## [Article]
Author Topic: sys_write confusion  (Read 15718 times)

Offline Gunner

  • Jr. Member
  • *
  • Posts: 74
  • Country: us
    • Gunners Software
sys_write confusion
« on: July 23, 2012, 01:37:52 AM »
I have been using MASM to write programs for over 10 years so I am not new to this, what I am new to is Linux.  Feel like a newb all over again.

Before anyone says just link and use the C functions, I will get to that after I understand what "goes on down here" in Linux.

So to create a buffer dynamically, we need to call sys_brk with ebx = 0 to get the address of the end of our data section.  Then we call it again with a size.  So, why does this still work with the second call to sys_brk commented out?

## [Outline records]

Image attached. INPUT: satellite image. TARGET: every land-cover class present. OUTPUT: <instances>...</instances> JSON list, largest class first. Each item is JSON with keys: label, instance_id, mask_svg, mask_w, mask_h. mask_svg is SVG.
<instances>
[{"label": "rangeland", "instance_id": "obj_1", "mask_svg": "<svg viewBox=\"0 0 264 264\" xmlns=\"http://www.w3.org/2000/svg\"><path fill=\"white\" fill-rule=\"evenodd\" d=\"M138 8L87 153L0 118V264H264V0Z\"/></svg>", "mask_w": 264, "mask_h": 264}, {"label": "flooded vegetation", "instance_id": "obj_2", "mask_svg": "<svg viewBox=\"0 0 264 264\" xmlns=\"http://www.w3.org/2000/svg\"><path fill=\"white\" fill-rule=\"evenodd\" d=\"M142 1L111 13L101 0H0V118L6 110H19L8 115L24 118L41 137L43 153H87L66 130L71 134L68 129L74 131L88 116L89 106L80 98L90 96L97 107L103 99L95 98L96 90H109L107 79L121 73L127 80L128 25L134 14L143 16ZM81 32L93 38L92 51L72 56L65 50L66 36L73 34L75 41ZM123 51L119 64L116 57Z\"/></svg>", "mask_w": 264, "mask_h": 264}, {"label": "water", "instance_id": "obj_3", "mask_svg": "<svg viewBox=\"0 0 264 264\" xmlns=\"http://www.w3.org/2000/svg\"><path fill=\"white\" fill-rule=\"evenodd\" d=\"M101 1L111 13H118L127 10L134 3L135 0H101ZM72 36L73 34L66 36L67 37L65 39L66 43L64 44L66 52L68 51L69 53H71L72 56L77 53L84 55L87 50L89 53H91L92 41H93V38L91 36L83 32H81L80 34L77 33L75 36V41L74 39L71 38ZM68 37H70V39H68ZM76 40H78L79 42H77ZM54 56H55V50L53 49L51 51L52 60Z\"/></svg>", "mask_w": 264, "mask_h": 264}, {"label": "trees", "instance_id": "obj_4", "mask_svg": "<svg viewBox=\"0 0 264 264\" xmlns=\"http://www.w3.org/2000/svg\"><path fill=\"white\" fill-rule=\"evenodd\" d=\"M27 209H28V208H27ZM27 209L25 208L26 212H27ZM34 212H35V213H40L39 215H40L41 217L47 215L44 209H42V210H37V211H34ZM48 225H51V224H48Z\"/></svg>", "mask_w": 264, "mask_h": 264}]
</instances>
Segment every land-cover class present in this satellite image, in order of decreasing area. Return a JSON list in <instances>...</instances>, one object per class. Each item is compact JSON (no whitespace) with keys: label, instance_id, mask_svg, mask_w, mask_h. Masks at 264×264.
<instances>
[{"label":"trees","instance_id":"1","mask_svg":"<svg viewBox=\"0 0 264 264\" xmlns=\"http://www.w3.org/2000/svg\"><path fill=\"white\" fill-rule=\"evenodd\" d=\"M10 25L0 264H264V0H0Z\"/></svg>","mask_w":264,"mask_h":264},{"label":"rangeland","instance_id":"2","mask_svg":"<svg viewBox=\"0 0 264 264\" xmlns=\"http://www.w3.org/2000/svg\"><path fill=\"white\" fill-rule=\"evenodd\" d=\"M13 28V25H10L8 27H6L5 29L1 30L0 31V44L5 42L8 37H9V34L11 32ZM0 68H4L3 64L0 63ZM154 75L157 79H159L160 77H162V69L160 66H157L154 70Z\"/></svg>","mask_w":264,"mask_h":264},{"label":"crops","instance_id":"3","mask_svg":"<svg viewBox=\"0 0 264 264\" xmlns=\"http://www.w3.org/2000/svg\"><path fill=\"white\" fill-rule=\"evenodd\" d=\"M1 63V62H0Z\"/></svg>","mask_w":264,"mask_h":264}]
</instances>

## [What this exercise asks]
a. From the forum thread, list the profile details that appear as bullet points beneath the author's name.
b. List each line of the records that contains the string "Return", treating uppercase and lowercase as distinct.

## [Results for each task]
a.
Jr. Member
Posts: 74
Country: us
Gunners Software

b.
Segment every land-cover class present in this satellite image, in order of decreasing area. Return a JSON list in <instances>...</instances>, one object per class. Each item is compact JSON (no whitespace) with keys: label, instance_id, mask_svg, mask_w, mask_h. Masks at 264×264.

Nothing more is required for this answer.